The potential of hedge funds to deliver strong returns in all markets
because they can sell stocks short and use borrowed money has appealed
to wealthy investors for years. With the help of people like Mr.
Heberle's clients—families that are worth more than $100 million—hedge
fund industry assets doubled to $2 trillion between 2005 and 2008. Last
year, though, the average hedge fund lost 19%, and investors pulled out
a record $148.4 billion in December alone. That performance shrank the
industry to about $1 trillion, according to data from BarclayHedge.
Even though industry experts are quick to note that hedge funds fared
better than the broader Standard & Poor's 500 index which lost 37%,
Mr. Heberle said in a telephone interview, "people are leery now. There
was a move away from high-risk assets like hedge funds to less-risky
assets last year and we are still seeing that."

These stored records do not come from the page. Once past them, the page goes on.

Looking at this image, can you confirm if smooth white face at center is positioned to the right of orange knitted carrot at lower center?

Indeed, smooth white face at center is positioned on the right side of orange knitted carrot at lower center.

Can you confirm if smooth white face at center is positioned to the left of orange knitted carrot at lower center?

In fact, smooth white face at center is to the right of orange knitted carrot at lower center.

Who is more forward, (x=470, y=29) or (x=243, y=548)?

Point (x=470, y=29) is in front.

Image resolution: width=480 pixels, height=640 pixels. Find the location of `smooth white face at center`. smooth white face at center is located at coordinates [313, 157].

A recent study from the Spectrem Group shows that American
millionaires watched their assets shrink by 30% during the economic
crisis and only 36% said they were pleased with their financial
advisers' performance.
Secretive
Hedge funds may have an especially tough time bringing wealthy
individual investors back because hedge funds tend to be secretive and
lock up investors' money for years. Late last year dozens of hedge
funds, including industry powerhouses Citadel Investment Group and
Tudor Investment Group, suspended investor redemptions, adding insult
to injury for many millionaires who had already lost a bundle.
"Hedge funds are viewed as being less liquid and transparent, and that
combined with the market downturn has caused a lot of people to say 'I
need to be and want to be more liquid,'" Mr. Heberle explained.
Still Mr. Heberle, who has seen his group's revenue jump 20% in 2008
from 2007 as clients flocked to BNY Mellon from other large investment
advisers as these merged, cautioned clients against being too careful
for too long.
Mr. Heberle said market downturns and industry shakeouts provide an
opportune time to get back in. Hundreds of hedge funds have shut down
in the last months, leaving what industry experts call the more durable
and profitable players intact.
"Somewhere here the markets will bottom and that will create lots of
opportunities," Mr. Heberle said. He said he expects his wealthy
investors to regain their appetite for hedge funds only gradually,
saying people will be slower to commit and slower to build portfolios.
"The money will come back in over time, but I don't expect it will be a massive wave here at the front of end of this year."